"Engineering Evil" a new compelling special premiering November 15, illuminates...

"Engineering Evil" a new compelling special premiering November 15, illuminates how the Holocaust was planned and executed. This photo shows a oven in Buchenwald. Credit: History /

THE DOCUMENTARY

"Engineering Evil"

WHEN | WHERE

Tomorrow at 9 p.m. on History

REASON TO WATCH

An intense overview of the Holocaust

WHAT IT'S ABOUT

Michael Berenbaum, historian and a founder of the Holocaust Memorial Museum, says that to understand the Holocaust, six key terms must be understood -- definition, expropriation, concentration, Einsatzgruppen, deportation and death camps. Each term becomes the subhead for a specific section -- the Einsatzgruppen part, for example, looks at the roving paramilitary death squads responsible for the murder of millions in random or almost impromptu settings like Babi Yar.
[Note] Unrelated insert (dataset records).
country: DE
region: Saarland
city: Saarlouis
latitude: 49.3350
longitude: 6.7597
Auschwitz and Buchenwald are in the section on "death camps," and so on. There is a heavy emphasis on statistics -- the banality of numbers, if you will -- and engineering, specifically the rail transportation of Jews to outposts in occupied territory. Berenbaum also speaks to the sense some must have when visiting places where the perpetrators and victims have long since disappeared: "You see something, but you see something that is also not there. If you don't see something, that looms for you in an extraordinary way." The film often fills in those lost images.

MY SAY

"Engineering Evil" is well produced but not particularly well focused -- a flaw that tends to drain it of power and even emotion at inopportune moments. It has a perfectly understandable impulse to want to tell viewers everything because there is so much to tell. But there is, in fact, too much to tell over the course of a 90-plus-minute documentary -- and it has been told in other Holocaust films by Erik Nelson, who also produced this.
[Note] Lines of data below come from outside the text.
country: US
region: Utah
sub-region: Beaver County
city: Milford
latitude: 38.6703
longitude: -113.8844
"Engineering Evil" is filled with many details that, after a while, tend to exert their own morbid fascination -- probably not the best reaction you want in viewers -- when just a few might suffice. Take the brief and powerful discussion of Sobibor: Cameras follow an elderly man who points to an open meadow where a barracks once stood, and suddenly, the whole camp is re-created. It's a stunning visual sequence, but what of this man and what else does he have to say? The film rushes on. I wish I could tell you.

BOTTOM LINE

A sprawling look at human history's greatest crime that will leave you drained and depleted -- yet with the nagging sense that there is so much more to tell.